> Exercise directions:
Each record that follows is to be reproduced character for character, pictures excepted.

[Items from a data source]
_____
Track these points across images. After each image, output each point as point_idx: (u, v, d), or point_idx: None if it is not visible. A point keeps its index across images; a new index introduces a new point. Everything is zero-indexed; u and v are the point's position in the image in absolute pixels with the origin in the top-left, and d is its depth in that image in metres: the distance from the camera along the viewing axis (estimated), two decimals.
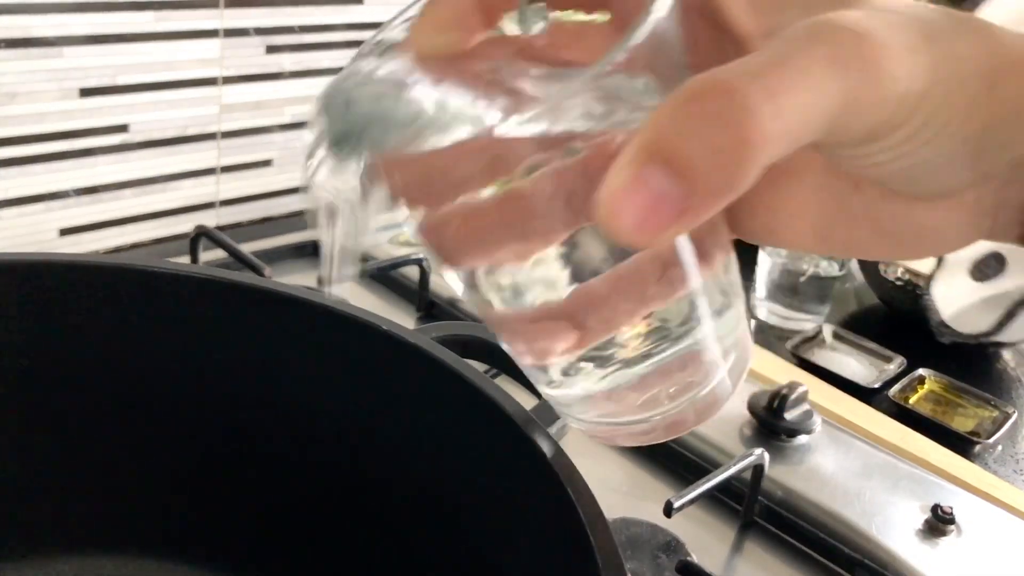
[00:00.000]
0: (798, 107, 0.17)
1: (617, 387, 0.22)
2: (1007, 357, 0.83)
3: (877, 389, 0.71)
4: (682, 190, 0.16)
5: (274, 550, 0.40)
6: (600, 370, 0.22)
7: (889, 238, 0.22)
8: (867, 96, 0.18)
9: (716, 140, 0.16)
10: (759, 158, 0.16)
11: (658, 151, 0.16)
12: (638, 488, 0.57)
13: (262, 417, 0.39)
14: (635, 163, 0.16)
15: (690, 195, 0.16)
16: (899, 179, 0.20)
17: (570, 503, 0.29)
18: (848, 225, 0.23)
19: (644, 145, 0.16)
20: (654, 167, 0.16)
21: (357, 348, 0.37)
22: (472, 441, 0.35)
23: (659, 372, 0.22)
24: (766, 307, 0.81)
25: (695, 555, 0.51)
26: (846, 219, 0.22)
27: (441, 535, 0.36)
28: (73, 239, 0.73)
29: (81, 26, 0.67)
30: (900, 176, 0.20)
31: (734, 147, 0.16)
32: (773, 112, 0.16)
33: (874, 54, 0.18)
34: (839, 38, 0.18)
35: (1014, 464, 0.67)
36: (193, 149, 0.77)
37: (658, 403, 0.23)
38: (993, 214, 0.21)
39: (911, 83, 0.18)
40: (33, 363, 0.38)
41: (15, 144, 0.67)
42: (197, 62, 0.74)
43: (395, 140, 0.20)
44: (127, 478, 0.40)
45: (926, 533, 0.54)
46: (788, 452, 0.59)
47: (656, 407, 0.23)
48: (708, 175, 0.16)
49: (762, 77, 0.17)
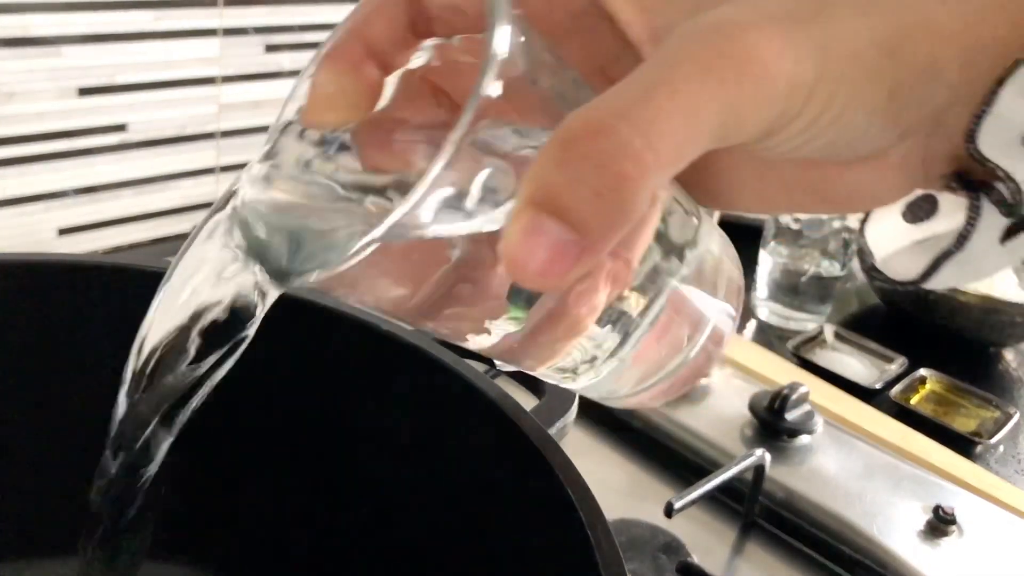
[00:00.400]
0: (672, 134, 0.17)
1: (636, 354, 0.23)
2: (1009, 357, 0.83)
3: (878, 389, 0.71)
4: (575, 236, 0.16)
5: (272, 550, 0.40)
6: (613, 349, 0.23)
7: (826, 200, 0.23)
8: (748, 102, 0.18)
9: (595, 184, 0.16)
10: (641, 192, 0.17)
11: (543, 203, 0.17)
12: (638, 489, 0.57)
13: (261, 417, 0.39)
14: (525, 216, 0.17)
15: (584, 238, 0.17)
16: (819, 154, 0.20)
17: (570, 503, 0.29)
18: (786, 192, 0.23)
19: (530, 199, 0.17)
20: (544, 218, 0.16)
21: (357, 348, 0.37)
22: (472, 441, 0.35)
23: (660, 326, 0.23)
24: (767, 307, 0.81)
25: (696, 556, 0.51)
26: (783, 187, 0.23)
27: (440, 535, 0.36)
28: (72, 239, 0.73)
29: (80, 25, 0.67)
30: (818, 152, 0.20)
31: (614, 188, 0.16)
32: (645, 145, 0.16)
33: (749, 56, 0.17)
34: (711, 46, 0.17)
35: (1015, 464, 0.66)
36: (192, 148, 0.77)
37: (677, 350, 0.24)
38: (922, 166, 0.21)
39: (796, 74, 0.18)
40: (32, 363, 0.38)
41: (13, 143, 0.67)
42: (196, 61, 0.74)
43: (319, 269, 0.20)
44: None
45: (927, 534, 0.54)
46: (789, 453, 0.59)
47: (677, 354, 0.24)
48: (595, 218, 0.16)
49: (632, 110, 0.17)
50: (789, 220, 0.78)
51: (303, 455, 0.39)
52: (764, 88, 0.18)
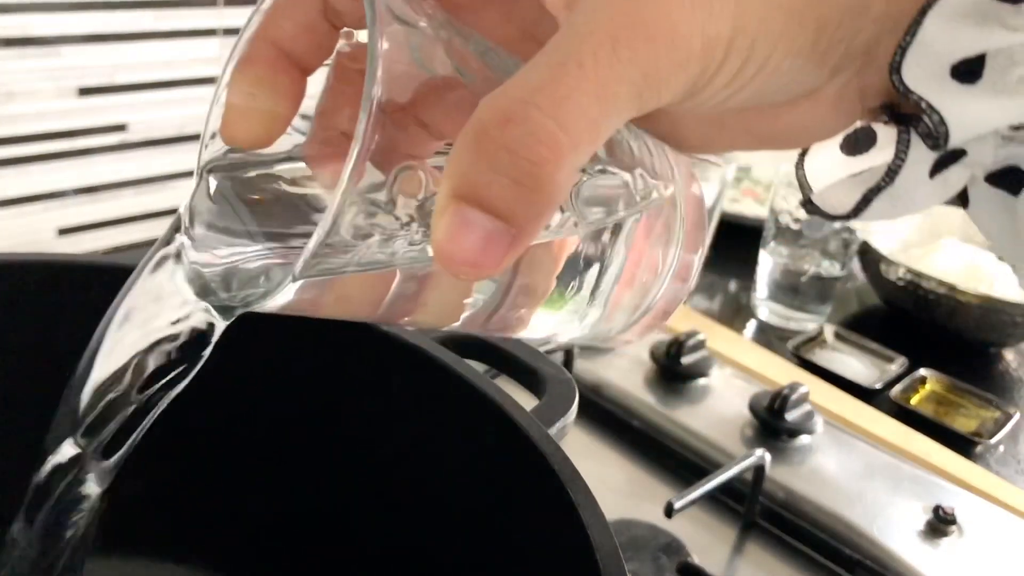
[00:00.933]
0: (585, 112, 0.17)
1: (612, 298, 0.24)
2: (1009, 358, 0.83)
3: (879, 390, 0.71)
4: (501, 224, 0.16)
5: (271, 550, 0.40)
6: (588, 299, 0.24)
7: (767, 140, 0.23)
8: (664, 67, 0.17)
9: (512, 173, 0.16)
10: (560, 174, 0.17)
11: (466, 196, 0.16)
12: (638, 489, 0.57)
13: (260, 417, 0.39)
14: (449, 210, 0.16)
15: (511, 225, 0.17)
16: (751, 102, 0.20)
17: (570, 504, 0.29)
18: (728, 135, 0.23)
19: (452, 193, 0.17)
20: (467, 210, 0.16)
21: (357, 348, 0.37)
22: (472, 441, 0.35)
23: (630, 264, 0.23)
24: (767, 307, 0.81)
25: (696, 556, 0.51)
26: (723, 131, 0.23)
27: (440, 535, 0.36)
28: (71, 239, 0.73)
29: (80, 25, 0.67)
30: (750, 101, 0.20)
31: (532, 174, 0.16)
32: (557, 127, 0.16)
33: (659, 20, 0.17)
34: (620, 14, 0.17)
35: (1016, 465, 0.66)
36: (192, 148, 0.77)
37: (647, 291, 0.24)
38: (859, 100, 0.21)
39: (711, 32, 0.18)
40: (32, 363, 0.37)
41: (13, 143, 0.67)
42: (196, 61, 0.74)
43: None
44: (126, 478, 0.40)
45: (928, 534, 0.54)
46: (789, 453, 0.59)
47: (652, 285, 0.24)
48: (518, 205, 0.16)
49: (541, 92, 0.16)
50: (789, 221, 0.78)
51: (303, 455, 0.39)
52: (678, 51, 0.17)
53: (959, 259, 0.82)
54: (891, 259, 0.79)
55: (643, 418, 0.61)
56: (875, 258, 0.81)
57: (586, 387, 0.63)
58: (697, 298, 0.83)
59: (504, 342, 0.40)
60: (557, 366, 0.38)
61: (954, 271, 0.80)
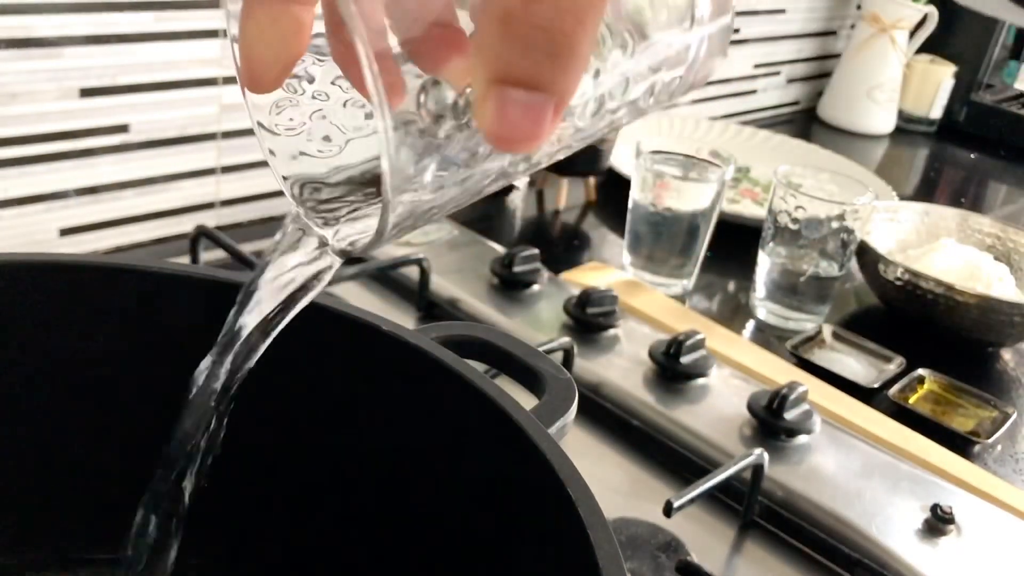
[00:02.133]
0: None
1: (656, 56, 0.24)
2: (1007, 357, 0.83)
3: (877, 389, 0.71)
4: (544, 95, 0.17)
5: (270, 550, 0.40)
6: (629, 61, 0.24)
7: None
8: None
9: (546, 48, 0.17)
10: (589, 35, 0.17)
11: (504, 78, 0.17)
12: (638, 488, 0.57)
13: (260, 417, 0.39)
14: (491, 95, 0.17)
15: (552, 94, 0.17)
16: None
17: (570, 503, 0.29)
18: None
19: (490, 78, 0.17)
20: (509, 90, 0.17)
21: (357, 348, 0.37)
22: (472, 441, 0.35)
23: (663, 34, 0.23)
24: (766, 307, 0.81)
25: (695, 555, 0.51)
26: None
27: (440, 535, 0.36)
28: (73, 239, 0.73)
29: (81, 26, 0.67)
30: None
31: (566, 44, 0.17)
32: None
33: None
34: None
35: (1013, 464, 0.67)
36: (193, 149, 0.77)
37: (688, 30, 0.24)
38: None
39: None
40: (32, 363, 0.38)
41: (15, 144, 0.67)
42: (197, 62, 0.74)
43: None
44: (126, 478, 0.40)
45: (926, 533, 0.55)
46: (788, 452, 0.59)
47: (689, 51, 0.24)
48: (556, 74, 0.17)
49: None
50: (788, 221, 0.78)
51: (302, 455, 0.39)
52: None
53: (957, 259, 0.83)
54: (889, 259, 0.80)
55: (642, 417, 0.61)
56: (873, 258, 0.81)
57: (586, 387, 0.63)
58: (696, 298, 0.84)
59: (504, 342, 0.40)
60: (557, 366, 0.39)
61: (952, 271, 0.81)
_____
> The answer:
Track these points across images. After each image, output each point as point_idx: (u, v, d), or point_idx: None if it is not visible. A point keeps its index across images; a new index introduces a new point. Everything is zero-indexed; u and v are the point's position in the image in absolute pixels with the origin in the top-left, and d is its depth in that image in metres: the distance from the camera along the viewing axis (estimated), two decimals.
[00:00.000]
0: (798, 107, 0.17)
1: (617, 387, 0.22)
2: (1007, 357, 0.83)
3: (877, 389, 0.71)
4: (682, 190, 0.16)
5: (274, 550, 0.40)
6: (600, 370, 0.22)
7: (889, 238, 0.22)
8: (867, 96, 0.18)
9: (716, 140, 0.16)
10: (759, 158, 0.16)
11: (658, 151, 0.16)
12: (638, 488, 0.57)
13: (262, 417, 0.39)
14: (635, 163, 0.16)
15: (690, 195, 0.16)
16: (899, 179, 0.20)
17: (570, 503, 0.29)
18: (848, 225, 0.23)
19: (644, 145, 0.16)
20: (654, 167, 0.16)
21: (357, 348, 0.37)
22: (472, 441, 0.35)
23: (659, 372, 0.22)
24: (766, 307, 0.81)
25: (695, 555, 0.51)
26: (846, 219, 0.22)
27: (441, 535, 0.36)
28: (73, 239, 0.73)
29: (81, 26, 0.67)
30: (900, 176, 0.20)
31: (734, 147, 0.16)
32: (773, 112, 0.16)
33: (874, 54, 0.18)
34: (839, 38, 0.18)
35: (1014, 464, 0.67)
36: (193, 149, 0.77)
37: (658, 403, 0.23)
38: (993, 214, 0.21)
39: (911, 83, 0.18)
40: (33, 363, 0.38)
41: (15, 144, 0.67)
42: (197, 62, 0.74)
43: (395, 140, 0.20)
44: (127, 478, 0.40)
45: (926, 533, 0.54)
46: (788, 452, 0.59)
47: (656, 407, 0.23)
48: (708, 175, 0.16)
49: (762, 77, 0.17)
[00:00.400]
0: (672, 134, 0.17)
1: (636, 354, 0.23)
2: (1009, 357, 0.83)
3: (878, 389, 0.71)
4: (575, 236, 0.16)
5: (272, 550, 0.40)
6: (613, 349, 0.23)
7: (826, 200, 0.23)
8: (748, 102, 0.18)
9: (595, 184, 0.16)
10: (641, 192, 0.17)
11: (543, 203, 0.17)
12: (638, 489, 0.57)
13: (261, 417, 0.39)
14: (525, 216, 0.17)
15: (584, 238, 0.17)
16: (819, 154, 0.20)
17: (570, 503, 0.29)
18: (786, 192, 0.23)
19: (530, 199, 0.17)
20: (544, 218, 0.16)
21: (357, 348, 0.37)
22: (472, 441, 0.35)
23: (660, 326, 0.23)
24: (767, 307, 0.81)
25: (696, 556, 0.51)
26: (783, 187, 0.23)
27: (440, 535, 0.36)
28: (72, 239, 0.73)
29: (80, 25, 0.67)
30: (818, 152, 0.20)
31: (614, 188, 0.16)
32: (645, 145, 0.16)
33: (749, 56, 0.17)
34: (711, 46, 0.17)
35: (1015, 464, 0.66)
36: (192, 148, 0.77)
37: (677, 350, 0.24)
38: (922, 166, 0.21)
39: (796, 74, 0.18)
40: (32, 363, 0.38)
41: (13, 143, 0.67)
42: (196, 61, 0.74)
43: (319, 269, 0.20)
44: None
45: (927, 534, 0.54)
46: (789, 453, 0.59)
47: (677, 354, 0.24)
48: (595, 218, 0.16)
49: (632, 110, 0.17)
50: (789, 220, 0.78)
51: (303, 455, 0.39)
52: (764, 88, 0.18)
[00:00.933]
0: (585, 112, 0.17)
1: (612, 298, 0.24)
2: (1009, 358, 0.83)
3: (879, 390, 0.71)
4: (501, 224, 0.16)
5: (271, 550, 0.40)
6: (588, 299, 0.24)
7: (767, 140, 0.23)
8: (664, 67, 0.17)
9: (512, 173, 0.16)
10: (560, 174, 0.17)
11: (466, 196, 0.16)
12: (638, 489, 0.57)
13: (260, 417, 0.39)
14: (449, 210, 0.16)
15: (511, 225, 0.17)
16: (751, 102, 0.20)
17: (570, 504, 0.29)
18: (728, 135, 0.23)
19: (452, 193, 0.17)
20: (467, 210, 0.16)
21: (357, 348, 0.37)
22: (472, 441, 0.35)
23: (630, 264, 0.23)
24: (767, 307, 0.81)
25: (696, 556, 0.51)
26: (723, 131, 0.23)
27: (440, 535, 0.36)
28: (71, 239, 0.73)
29: (80, 25, 0.67)
30: (750, 101, 0.20)
31: (532, 174, 0.16)
32: (557, 127, 0.16)
33: (659, 20, 0.17)
34: (620, 14, 0.17)
35: (1016, 465, 0.66)
36: (192, 148, 0.77)
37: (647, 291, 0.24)
38: (859, 100, 0.21)
39: (711, 32, 0.18)
40: (32, 363, 0.37)
41: (13, 143, 0.67)
42: (196, 61, 0.74)
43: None
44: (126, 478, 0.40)
45: (928, 534, 0.54)
46: (789, 453, 0.59)
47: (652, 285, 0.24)
48: (518, 205, 0.16)
49: (541, 92, 0.16)
50: (789, 221, 0.78)
51: (303, 455, 0.39)
52: (678, 51, 0.17)
53: (959, 259, 0.82)
54: (891, 259, 0.79)
55: (643, 418, 0.61)
56: (875, 258, 0.81)
57: (586, 387, 0.63)
58: (697, 298, 0.83)
59: (504, 342, 0.40)
60: (557, 366, 0.38)
61: (954, 271, 0.80)
[00:02.133]
0: None
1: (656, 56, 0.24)
2: (1007, 357, 0.83)
3: (877, 389, 0.71)
4: (544, 95, 0.17)
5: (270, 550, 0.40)
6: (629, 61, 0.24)
7: None
8: None
9: (546, 48, 0.17)
10: (589, 35, 0.17)
11: (504, 78, 0.17)
12: (638, 488, 0.57)
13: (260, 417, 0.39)
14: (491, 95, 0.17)
15: (552, 94, 0.17)
16: None
17: (570, 503, 0.29)
18: None
19: (490, 78, 0.17)
20: (509, 90, 0.17)
21: (357, 348, 0.37)
22: (472, 441, 0.35)
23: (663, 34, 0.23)
24: (766, 307, 0.81)
25: (695, 555, 0.51)
26: None
27: (440, 535, 0.36)
28: (73, 239, 0.73)
29: (81, 26, 0.67)
30: None
31: (566, 44, 0.17)
32: None
33: None
34: None
35: (1013, 464, 0.67)
36: (193, 149, 0.77)
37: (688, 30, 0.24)
38: None
39: None
40: (32, 363, 0.38)
41: (15, 144, 0.67)
42: (197, 62, 0.74)
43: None
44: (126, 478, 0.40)
45: (926, 533, 0.55)
46: (788, 452, 0.59)
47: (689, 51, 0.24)
48: (556, 74, 0.17)
49: None
50: (788, 221, 0.78)
51: (302, 455, 0.39)
52: None
53: (957, 259, 0.83)
54: (889, 259, 0.80)
55: (642, 417, 0.61)
56: (873, 258, 0.81)
57: (586, 387, 0.63)
58: (696, 298, 0.84)
59: (504, 342, 0.40)
60: (557, 366, 0.39)
61: (952, 271, 0.81)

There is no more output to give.